El pasillo de los 2º de Bachillerato desprende un olor a café manido, a horas de insomnio y a incesantes charlas en corrillo rotas por alguna risa nerviosa o una lágrima que aflora salir de unos ojos cansados por agotamiento. Estamos en la recta final de una etapa que abrirá las puertas a otra aún incierta, porque todo depende de esa nota media que salga como producto de un año intenso, y unas pruebas de acceso a la universidad que este año se presentan con más misterio que en cursos anteriores. Y escuchas decir eso de que “a veces todo depende de una maldita décima, así están las cosas»; o «entras en el grado deseado o no».
Los que hemos tenido la suerte de poder formarnos en la universidad hemos pasado por ahí, pero echando la vista atrás veo como las generaciones que vienen lo hacen desde una insensatez mayor que la que yo viví en mi época. Recuerdo los nervios. Recuerdo incluso algún que otro llanto, pero ahora todo se magnifica: los nervios pasan a ser ataques de ansiedad y ese llanto roto parece llenar mares de desconsuelo. Y yo me pregunto: ¿qué ha cambiado tanto para que esta tendencia a la aflicción sea cada vez mayor?

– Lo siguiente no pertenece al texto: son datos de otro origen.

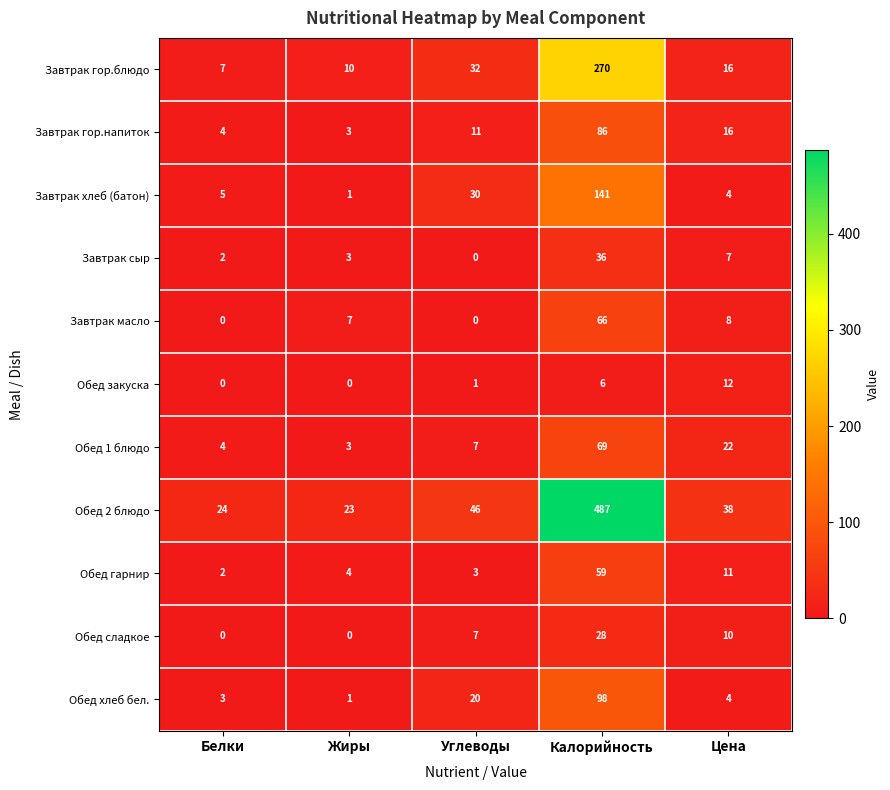

Is it true that Завтрак гор.напиток equals 7 at Углеводы?

False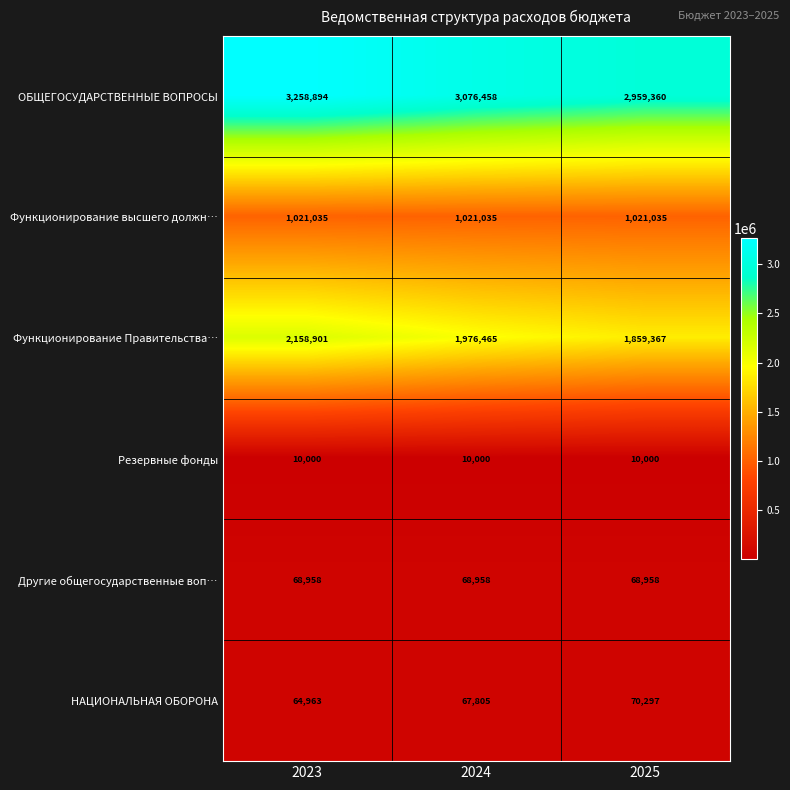

Which category has the highest value across all series?

2023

Estudios científicos afirman que la influencia de las nuevas tecnologías y su uso están “friendo” cerebros porque la inmediatez de la respuesta impera a la madurez y resistencia en la búsqueda de soluciones. Y esto por no hablar de la frustración entre nuestros jóvenes, cada vez más frecuente y en edades más tempranas. Expertos neurocientíficos aseguran que la frustración solo se combate desde la paciencia y la calma. Y vuelvo a preguntarme: ¿educan las familias para trabajar la frustración de sus vástagos?
Volviendo al tema principal, el mes de mayo, un mes en el que el campo parece recobrar vida después de un invierno desolado, es el mes crucial para nuestros estudiantes de 2º de Bachillerato que, quizá, en lugar de ver tallos que germinan vean espinas que hieren. Y tal vez, algunos y algunas, han procrastinado en sus tareas y ahora el tiempo puede ir en su contra. ¿Qué toca ahora? Pues hacer como el salmón que, incesante, no deja de nadar contra la corriente. Así pues, ánimo.
Y me surge una cuestión: ¿existe la suerte o las oportunidades? Los estudiantes se dicen unos a otros “suerte” y sí, la suerte es una buena aliada si va acompañada de un estudio en conciencia del temario, de una atención a esas clases explicativas y de un interés por aprender independientemente del deseo fervoroso de obtener una buena nota. ¿Y qué de aprovechar una oportunidad? En los tiempos en los que nos movemos, el profesorado no cesa de ofrecer oportunidades para subir nota: que si repetir un examen escrito, hacer algún trabajo extra o unos ejercicios de ampliación… todo suma, nada resta.
Y después de la PAU… ¿qué? Pues habrá que sentarse con la nota media en las manos y escudriñar a qué universidades se podrá optar, mirando concienzudamente la nota de corte y, por favor, que no falte una décima para entrar.
Mis mejores deseos para esos estudiantes que ya huelen a universitarios.